**What you are asked to do**
Here the job is to return only the lines of the material, exactly, from the first one to the line with "been all used, the".

**Records for the exercise**
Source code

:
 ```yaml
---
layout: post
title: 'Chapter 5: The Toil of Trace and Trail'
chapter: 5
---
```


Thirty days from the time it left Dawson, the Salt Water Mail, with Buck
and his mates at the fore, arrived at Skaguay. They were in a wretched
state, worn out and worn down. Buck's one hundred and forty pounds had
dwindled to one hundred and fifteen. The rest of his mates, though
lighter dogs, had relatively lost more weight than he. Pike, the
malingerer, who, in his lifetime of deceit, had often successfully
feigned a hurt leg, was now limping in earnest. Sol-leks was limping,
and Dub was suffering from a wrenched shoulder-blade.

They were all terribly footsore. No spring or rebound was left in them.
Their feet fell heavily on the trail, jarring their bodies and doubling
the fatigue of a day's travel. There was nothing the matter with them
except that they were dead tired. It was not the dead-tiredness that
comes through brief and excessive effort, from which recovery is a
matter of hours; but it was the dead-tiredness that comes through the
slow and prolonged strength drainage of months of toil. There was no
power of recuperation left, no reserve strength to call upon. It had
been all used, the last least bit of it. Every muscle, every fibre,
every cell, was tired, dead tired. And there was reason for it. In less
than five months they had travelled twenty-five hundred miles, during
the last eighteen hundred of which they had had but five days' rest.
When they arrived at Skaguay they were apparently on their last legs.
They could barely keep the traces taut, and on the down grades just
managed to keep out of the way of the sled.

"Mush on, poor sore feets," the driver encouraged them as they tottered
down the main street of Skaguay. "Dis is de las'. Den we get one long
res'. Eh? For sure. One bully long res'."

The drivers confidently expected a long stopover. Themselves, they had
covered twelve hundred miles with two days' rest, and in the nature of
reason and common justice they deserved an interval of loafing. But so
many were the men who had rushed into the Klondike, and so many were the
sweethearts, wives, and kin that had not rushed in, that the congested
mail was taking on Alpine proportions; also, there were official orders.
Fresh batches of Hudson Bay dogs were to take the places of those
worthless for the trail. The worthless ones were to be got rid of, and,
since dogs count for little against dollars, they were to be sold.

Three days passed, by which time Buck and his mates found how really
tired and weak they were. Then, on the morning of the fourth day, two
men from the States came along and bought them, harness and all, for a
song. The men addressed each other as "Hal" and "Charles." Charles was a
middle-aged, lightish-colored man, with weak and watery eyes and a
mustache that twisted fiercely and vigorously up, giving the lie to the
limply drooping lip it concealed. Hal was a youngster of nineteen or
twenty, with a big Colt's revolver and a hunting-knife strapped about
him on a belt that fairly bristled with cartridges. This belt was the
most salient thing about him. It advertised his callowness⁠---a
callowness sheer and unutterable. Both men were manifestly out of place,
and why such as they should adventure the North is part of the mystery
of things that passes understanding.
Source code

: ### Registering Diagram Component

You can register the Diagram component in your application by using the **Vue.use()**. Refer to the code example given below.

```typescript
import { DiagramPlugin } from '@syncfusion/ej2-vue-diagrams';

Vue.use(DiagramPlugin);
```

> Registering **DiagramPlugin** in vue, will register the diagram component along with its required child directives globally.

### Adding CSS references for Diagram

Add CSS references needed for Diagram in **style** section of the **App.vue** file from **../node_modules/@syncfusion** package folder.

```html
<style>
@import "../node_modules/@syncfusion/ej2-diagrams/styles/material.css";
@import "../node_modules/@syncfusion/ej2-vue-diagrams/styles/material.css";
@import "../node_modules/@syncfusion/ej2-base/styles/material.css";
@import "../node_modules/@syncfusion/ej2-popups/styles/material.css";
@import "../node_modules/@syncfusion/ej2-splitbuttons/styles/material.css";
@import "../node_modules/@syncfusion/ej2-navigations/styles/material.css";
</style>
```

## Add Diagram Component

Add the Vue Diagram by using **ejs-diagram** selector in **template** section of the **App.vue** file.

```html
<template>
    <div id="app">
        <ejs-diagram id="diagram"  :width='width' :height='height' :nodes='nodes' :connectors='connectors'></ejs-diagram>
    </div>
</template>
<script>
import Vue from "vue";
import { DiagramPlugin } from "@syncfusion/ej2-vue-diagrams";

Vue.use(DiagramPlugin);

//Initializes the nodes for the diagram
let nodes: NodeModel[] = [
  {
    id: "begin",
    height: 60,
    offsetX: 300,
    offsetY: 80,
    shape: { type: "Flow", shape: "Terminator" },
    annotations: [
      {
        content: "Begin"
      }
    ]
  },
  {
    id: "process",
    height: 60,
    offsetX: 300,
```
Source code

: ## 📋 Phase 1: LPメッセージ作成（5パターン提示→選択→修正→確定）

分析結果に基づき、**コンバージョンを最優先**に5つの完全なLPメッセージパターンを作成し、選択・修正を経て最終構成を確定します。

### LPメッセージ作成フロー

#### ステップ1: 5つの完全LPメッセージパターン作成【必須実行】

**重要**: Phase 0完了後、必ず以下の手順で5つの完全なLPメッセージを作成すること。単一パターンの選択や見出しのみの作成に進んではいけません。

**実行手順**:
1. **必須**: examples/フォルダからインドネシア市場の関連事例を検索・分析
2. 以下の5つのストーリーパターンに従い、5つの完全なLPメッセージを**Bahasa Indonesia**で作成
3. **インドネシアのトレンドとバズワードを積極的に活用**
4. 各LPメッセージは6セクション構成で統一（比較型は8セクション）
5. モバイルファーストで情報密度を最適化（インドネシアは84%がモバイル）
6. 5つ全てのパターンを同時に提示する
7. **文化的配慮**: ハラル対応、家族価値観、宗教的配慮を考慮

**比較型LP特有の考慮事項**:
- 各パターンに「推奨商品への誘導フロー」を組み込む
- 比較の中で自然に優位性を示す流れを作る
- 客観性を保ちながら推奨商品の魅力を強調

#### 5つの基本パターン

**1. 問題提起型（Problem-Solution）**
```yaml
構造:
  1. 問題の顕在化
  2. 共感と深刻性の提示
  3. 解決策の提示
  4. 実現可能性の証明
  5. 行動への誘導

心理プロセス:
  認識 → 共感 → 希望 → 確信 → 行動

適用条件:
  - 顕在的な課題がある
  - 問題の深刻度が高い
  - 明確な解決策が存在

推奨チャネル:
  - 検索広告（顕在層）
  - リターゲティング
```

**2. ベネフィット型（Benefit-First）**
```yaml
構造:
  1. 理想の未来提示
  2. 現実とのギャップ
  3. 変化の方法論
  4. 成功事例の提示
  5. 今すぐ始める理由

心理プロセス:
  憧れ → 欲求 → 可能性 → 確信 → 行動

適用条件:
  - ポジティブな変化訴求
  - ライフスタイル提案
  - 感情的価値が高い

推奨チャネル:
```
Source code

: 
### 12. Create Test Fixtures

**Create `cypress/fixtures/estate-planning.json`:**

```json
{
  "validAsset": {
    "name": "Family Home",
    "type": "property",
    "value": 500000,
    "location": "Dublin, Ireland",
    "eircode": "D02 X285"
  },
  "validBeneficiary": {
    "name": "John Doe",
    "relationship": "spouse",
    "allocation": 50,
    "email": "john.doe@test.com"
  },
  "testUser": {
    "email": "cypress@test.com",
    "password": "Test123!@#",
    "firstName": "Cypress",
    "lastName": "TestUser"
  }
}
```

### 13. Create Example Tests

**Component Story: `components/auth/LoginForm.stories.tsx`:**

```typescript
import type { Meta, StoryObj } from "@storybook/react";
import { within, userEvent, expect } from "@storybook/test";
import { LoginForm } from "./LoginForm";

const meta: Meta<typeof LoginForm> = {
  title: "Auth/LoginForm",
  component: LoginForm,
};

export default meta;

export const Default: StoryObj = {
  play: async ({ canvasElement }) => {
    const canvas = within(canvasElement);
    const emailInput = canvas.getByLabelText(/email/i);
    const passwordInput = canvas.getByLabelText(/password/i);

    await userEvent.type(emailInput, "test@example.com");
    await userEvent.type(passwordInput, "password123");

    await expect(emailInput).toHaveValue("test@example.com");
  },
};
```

**Task response**
Source code

:
 ```yaml
---
layout: post
title: 'Chapter 5: The Toil of Trace and Trail'
chapter: 5
---
```


Thirty days from the time it left Dawson, the Salt Water Mail, with Buck
and his mates at the fore, arrived at Skaguay. They were in a wretched
state, worn out and worn down. Buck's one hundred and forty pounds had
dwindled to one hundred and fifteen. The rest of his mates, though
lighter dogs, had relatively lost more weight than he. Pike, the
malingerer, who, in his lifetime of deceit, had often successfully
feigned a hurt leg, was now limping in earnest. Sol-leks was limping,
and Dub was suffering from a wrenched shoulder-blade.

They were all terribly footsore. No spring or rebound was left in them.
Their feet fell heavily on the trail, jarring their bodies and doubling
the fatigue of a day's travel. There was nothing the matter with them
except that they were dead tired. It was not the dead-tiredness that
comes through brief and excessive effort, from which recovery is a
matter of hours; but it was the dead-tiredness that comes through the
slow and prolonged strength drainage of months of toil. There was no
power of recuperation left, no reserve strength to call upon. It had
been all used, the last least bit of it. Every muscle, every fibre,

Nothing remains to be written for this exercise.